People v. Fulmore

— Judgment affirmed. All concur, Simons, J., not participating. Memorandum: Defendant was convicted of forgery in the second degree and petit larceny. At trial the People introduced into evidence a confession signed by defendant in which he admitted taking to a grocery store a check payable to another person, forging that person’s name on the back of the check, and receiving the proceeds. He also admitted that he did not know the payee of the check and had no permission to cash it. The main issue on appeal is whether the People presented sufficient corroboration of this confession to satisfy CPL 60.50, which provides that a person may not be convicted of an offense solely on a confession without additional proof that the offense charged had been committed.
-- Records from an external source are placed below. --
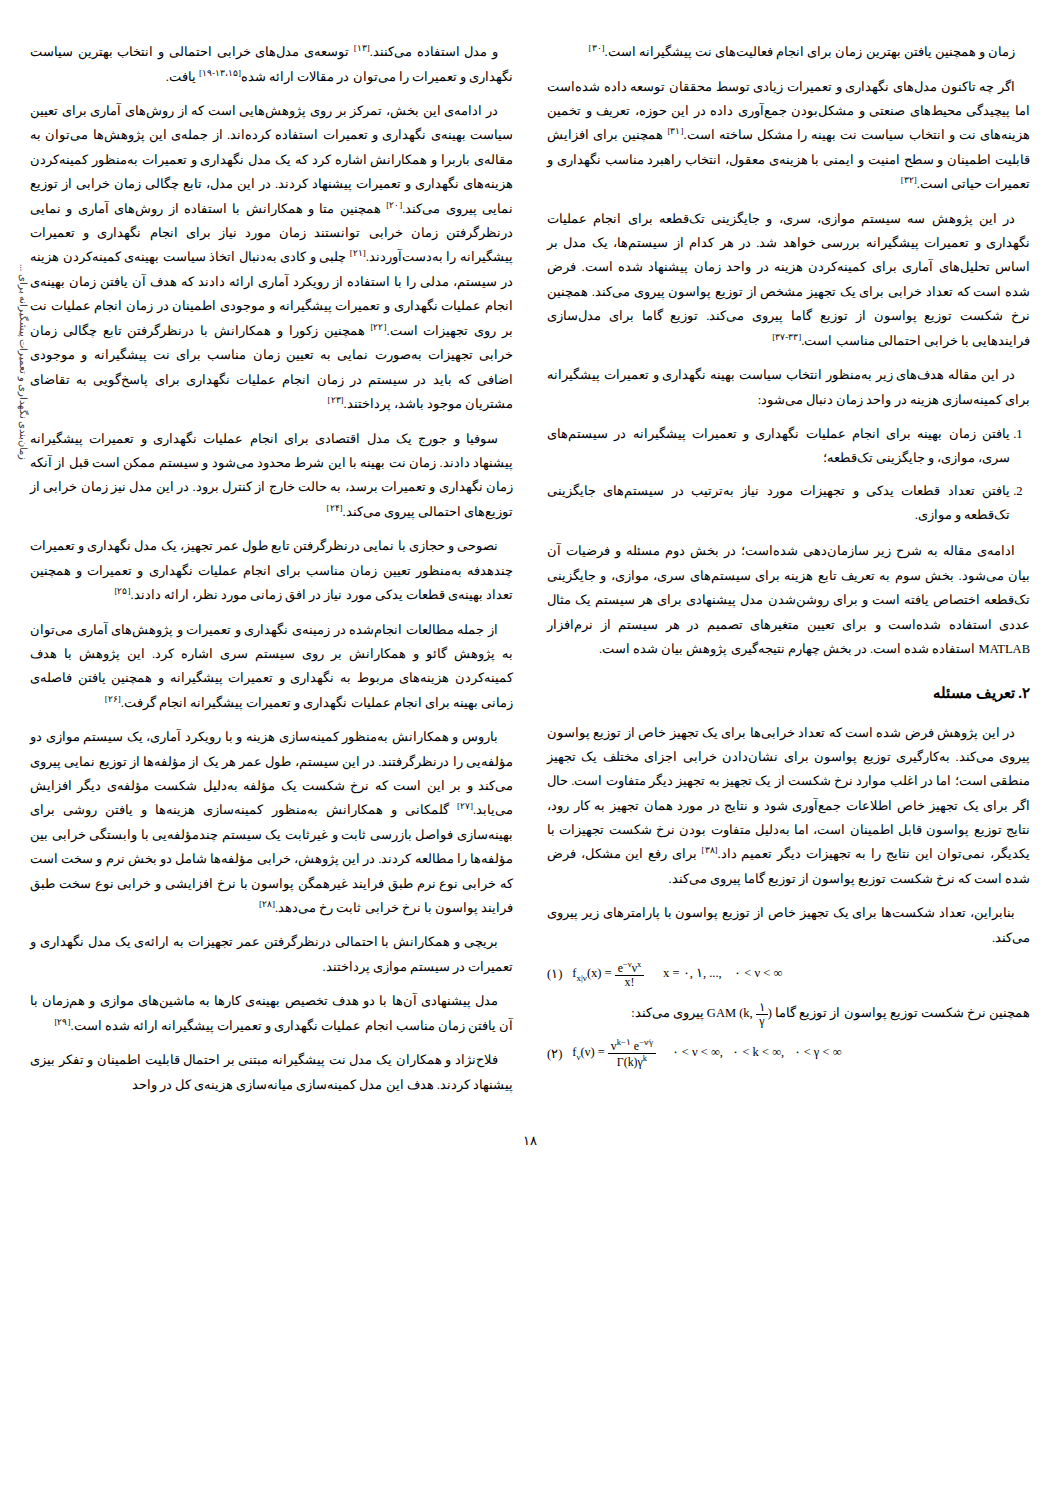زمان‌بندی نگهداری و تعمیرات پیشگیرانه برای ...
زمان و همچنین یافتن بهترین زمان برای انجام فعالیت‌های نت پیشگیرانه است.[۳۰]
اگر چه تاکنون مدل‌های نگهداری و تعمیرات زیادی توسط محققان توسعه داده شده‌است اما پیچیدگی محیط‌های صنعتی و مشکل‌بودن جمع‌آوری داده در این حوزه، تعریف و تخمین هزینه‌های نت و انتخاب سیاست نت بهینه را مشکل ساخته است.[۳۱] همچنین برای افزایش قابلیت اطمینان و سطح امنیت و ایمنی با هزینه‌ی معقول، انتخاب راهبرد مناسب نگهداری و تعمیرات حیاتی است.[۳۲]
در این پژوهش سه سیستم موازی، سری، و جایگزینی تک‌قطعه برای انجام عملیات نگهداری و تعمیرات پیشگیرانه بررسی خواهد شد. در هر کدام از سیستم‌ها، یک مدل بر اساس تحلیل‌های آماری برای کمینه‌کردن هزینه در واحد زمان پیشنهاد شده است. فرض شده است که تعداد خرابی برای یک تجهیز مشخص از توزیع پواسون پیروی می‌کند. همچنین نرخ شکست توزیع پواسون از توزیع گاما پیروی می‌کند. توزیع گاما برای مدل‌سازی فرایندهایی با خرابی احتمالی مناسب است.[۳۳-۳۷]
در این مقاله هدف‌های زیر به‌منظور انتخاب سیاست بهینه نگهداری و تعمیرات پیشگیرانه برای کمینه‌سازی هزینه در واحد زمان دنبال می‌شود:
یافتن زمان بهینه برای انجام عملیات نگهداری و تعمیرات پیشگیرانه در سیستم‌های سری، موازی، و جایگزینی تک‌قطعه؛
یافتن تعداد قطعات یدکی و تجهیزات مورد نیاز به‌ترتیب در سیستم‌های جایگزینی تک‌قطعه و موازی.
ادامه‌ی مقاله به شرح زیر سازمان‌دهی شده‌است؛ در بخش دوم مسئله و فرضیات آن بیان می‌شود. بخش سوم به تعریف تابع هزینه برای سیستم‌های سری، موازی، و جایگزینی تک‌قطعه اختصاص یافته است و برای روشن‌شدن مدل پیشنهادی برای هر سیستم یک مثال عددی استفاده شده‌است و برای تعیین متغیرهای تصمیم در هر سیستم از نرم‌افزار MATLAB استفاده شده است. در بخش چهارم نتیجه‌گیری پژوهش بیان شده است.
۲. تعریف مسئله
در این پژوهش فرض شده است که تعداد خرابی‌ها برای یک تجهیز خاص از توزیع پواسون پیروی می‌کند. به‌کارگیری توزیع پواسون برای نشان‌دادن خرابی اجزای مختلف یک تجهیز منطقی است؛ اما در اغلب موارد نرخ شکست از یک تجهیز به تجهیز دیگر متفاوت است. حال اگر برای یک تجهیز خاص اطلاعات جمع‌آوری شود و نتایج در مورد همان تجهیز به کار رود، نتایج توزیع پواسون قابل اطمینان است، اما به‌دلیل متفاوت بودن نرخ شکست تجهیزات با یکدیگر، نمی‌توان این نتایج را به تجهیزات دیگر تعمیم داد.[۳۸] برای رفع این مشکل، فرض شده است که نرخ شکست توزیع پواسون از توزیع گاما پیروی می‌کند.
بنابراین، تعداد شکست‌ها برای یک تجهیز خاص از توزیع پواسون با پارامترهای زیر پیروی می‌کند.
(۱) fx|ν(x) = e−ννx x! x = ۰, ۱, ..., ۰ < ν < ∞
همچنین نرخ شکست توزیع پواسون از توزیع گاما GAM (k, ۱ γ) پیروی می‌کند:
(۲) fν(ν) = vk−۱ e−ν⁄γ Γ(k)γk ۰ < ν < ∞, ۰ < k < ∞, ۰ < γ < ∞
و مدل استفاده می‌کنند.[۱۳] توسعه‌ی مدل‌های خرابی احتمالی و انتخاب بهترین سیاست نگهداری و تعمیرات را می‌توان در مقالات ارائه شده[۱۳،۱۵-۱۹] یافت.
در ادامه‌ی این بخش، تمرکز بر روی پژوهش‌هایی است که از روش‌های آماری برای تعیین سیاست بهینه‌ی نگهداری و تعمیرات استفاده کرده‌اند. از جمله‌ی این پژوهش‌ها می‌توان به مقاله‌ی باربرا و همکارانش اشاره کرد که یک مدل نگهداری و تعمیرات به‌منظور کمینه‌کردن هزینه‌های نگهداری و تعمیرات پیشنهاد کردند. در این مدل، تابع چگالی زمان خرابی از توزیع نمایی پیروی می‌کند.[۲۰] همچنین متا و همکارانش با استفاده از روش‌های آماری و نمایی درنظرگرفتن زمان خرابی توانستند زمان مورد نیاز برای انجام نگهداری و تعمیرات پیشگیرانه را به‌دست‌آوردند.[۲۱] چلبی و کادی به‌دنبال اتخاذ سیاست بهینه‌ی کمینه‌کردن هزینه در سیستم، مدلی را با استفاده از رویکرد آماری ارائه دادند که هدف آن یافتن زمان بهینه‌ی انجام عملیات نگهداری و تعمیرات پیشگیرانه و موجودی اطمینان در زمان انجام عملیات نت بر روی تجهیزات است.[۲۲] همچنین زکورا و همکارانش با درنظرگرفتن تابع چگالی زمان خرابی تجهیزات به‌صورت نمایی به تعیین زمان مناسب برای نت پیشگیرانه و موجودی اضافی که باید در سیستم در زمان انجام عملیات نگهداری برای پاسخ‌گویی به تقاضای مشتریان موجود باشد، پرداختند.[۲۳]
سوفیا و جورج یک مدل اقتصادی برای انجام عملیات نگهداری و تعمیرات پیشگیرانه پیشنهاد دادند. زمان نت بهینه با این شرط محدود می‌شود و سیستم ممکن است قبل از آنکه زمان نگهداری و تعمیرات برسد، به حالت خارج از کنترل برود. در این مدل نیز زمان خرابی از توزیع‌های احتمالی پیروی می‌کند.[۲۴]
نصوحی و حجازی با نمایی درنظرگرفتن تابع طول عمر تجهیز، یک مدل نگهداری و تعمیرات چندهدفه به‌منظور تعیین زمان مناسب برای انجام عملیات نگهداری و تعمیرات و همچنین تعداد بهینه‌ی قطعات یدکی مورد نیاز در افق زمانی مورد نظر، ارائه دادند.[۲۵]
از جمله مطالعات انجام‌شده در زمینه‌ی نگهداری و تعمیرات و پژوهش‌های آماری می‌توان به پژوهش گائو و همکارانش بر روی سیستم سری اشاره کرد. این پژوهش با هدف کمینه‌کردن هزینه‌های مربوط به نگهداری و تعمیرات پیشگیرانه و همچنین یافتن فاصله‌ی زمانی بهینه برای انجام عملیات نگهداری و تعمیرات پیشگیرانه انجام گرفت.[۲۶]
باروس و همکارانش به‌منظور کمینه‌سازی هزینه و با رویکرد آماری، یک سیستم موازی دو مؤلفه‌یی را درنظرگرفتند. در این سیستم، طول عمر هر یک از مؤلفه‌ها از توزیع نمایی پیروی می‌کند و بر این است که نرخ شکست یک مؤلفه به‌دلیل شکست مؤلفه‌ی دیگر افزایش می‌یابد.[۲۷] گلمکانی و همکارانش به‌منظور کمینه‌سازی هزینه‌ها و یافتن روشی برای بهینه‌سازی فواصل بازرسی ثابت و غیرثابت یک سیستم چندمؤلفه‌یی با وابستگی خرابی بین مؤلفه‌ها را مطالعه کردند. در این پژوهش، خرابی مؤلفه‌ها شامل دو بخش نرم و سخت است که خرابی نوع نرم طبق فرایند غیرهمگن پواسون با نرخ افزایشی و خرابی نوع سخت طبق فرایند پواسون با نرخ خرابی ثابت رخ می‌دهد.[۲۸]
بریچی و همکارانش با احتمالی درنظرگرفتن عمر تجهیزات به ارائه‌ی یک مدل نگهداری و تعمیرات در سیستم موازی پرداختند.
مدل پیشنهادی آن‌ها با دو هدف تخصیص بهینه‌ی کارها به ماشین‌های موازی و هم‌زمان با آن یافتن زمان مناسب انجام عملیات نگهداری و تعمیرات پیشگیرانه ارائه شده است.[۲۹]
فلاح‌نژاد و همکاران یک مدل نت پیشگیرانه مبتنی بر احتمال قابلیت اطمینان و تفکر بیزی پیشنهاد کردند. هدف این مدل کمینه‌سازی میانه‌سازی هزینه‌ی کل در واحد
۱۸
The corroboration need not connect defendant with the crime; the rationale for the rule is simply “to guard against the possibility that a defendant might be convicted and jailed for a crime that never occurred” (People v Daniels, 37 NY2d 624,629). We have construed the section to require the People to prove that each and every element of the offense charged was committed by someone (see, e.g., People v Lipsky, 57 NY2d 560; People v Ruckdeschel, 51 AD2d 861 [reversing a robbery conviction because there was no proof of a taking]; People v Ulisano, 18 AD2d 432, 435). Defendant argues that his conviction must be reversed because there was no corroboration of the element of intent. Cases cited by defendant do not stand for this proposition. As stated in People v Ruckdeschel {supra), the People must establish the corpus delicti, and then the confession may be used to show that the crime was committed by the confessing defendant. In the instant case, the corpus delicti is the forged check. The payee testified that the signature on the back is not hers, and the store owner testified that he cashed the check, but never recovered the proceeds because the check was later dishonored. These facts establish forgery and larceny, and the element of intent may be inferred from the facts (Sandstrom v Montana, 442 US 510). (Appeal from judgment of Ontario County Court, Reed, J. — forgery, second degree, and other charges.) Present — Dillon, P. J., Simons, Doerr, Boomer and Moule, JJ.